A2. From Fig. 1 we can approximate rate of synthesis after inhibitor was added, and compare it to non-inhibited case. TO do that, let's just calculate derivative after inhibition, or slope of the lines. Take vertical distance (change in Counts Per minute, CPM), divide by change in time.
No inhibition: 6000-2000 / 20 hrs ~ 4000CPM/20min=200CPM/hr
With inhibition: 3000-2000 / 20 hrs ~ 50CPM/hr
After inhibition, rate goes down about 4x, thus we can estimate that inhibitor blocks about 75% of activity. Answer is B.
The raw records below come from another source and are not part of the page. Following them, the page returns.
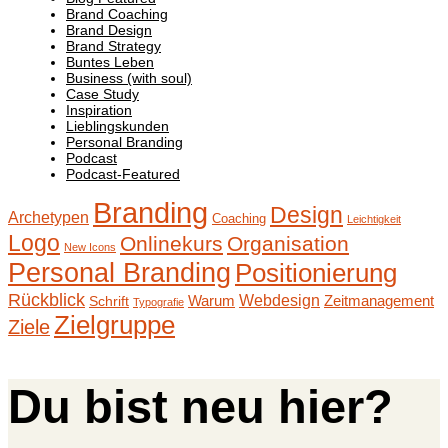
Brand Coaching
Brand Design
Brand Strategy
Buntes Leben
Business (with soul)
Case Study
Inspiration
Lieblingskunden
Personal Branding
Podcast
Podcast-Featured
Branding
Design
Archetypen
Coaching
Leichtigkeit
Logo
Onlinekurs
Organisation
New Icons
Personal Branding
Positionierung
Rückblick
Webdesign
Warum
Zeitmanagement
Schrift
Typografie
Zielgruppe
Ziele
Du bist neu hier?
A3. In this question experiment was performed as following: proteins from nuclear extract were purified on a column. Peak were collected and used as a source for RNA polymerization. Since radioactive thymine was used, RNA polymerization activity of each fraction (peak) was measured afterwards.
In HeLa cells, there are 3 RNA polymerases:
RNA Pol I: synthesizes a pre-rRNA 45S, molecular weight 590 kDa
RNAPol II: synthesizes precursors of mRNAs and most snRNA and microRNAs, MW 550 kDa
RNA Pol III: synthesizes tRNAs, rRNA 5S and other small RNAs found in the nucleus and cytosol, MW 0.7MDa
Question is about type of the RNA Pol that is concentrated in first peak. Interestingly, Fig 3 gives much more information that asked in question, possibly setting up test-takers for a distraction. To answer, I had to Google RNA Pol chromatography, and it seems that peak 1 is mainly RNA Pol I.
But even more widely known is that nucleolus is a site where ribosomal RNA (rRNA) is primarily produced. Answer is A.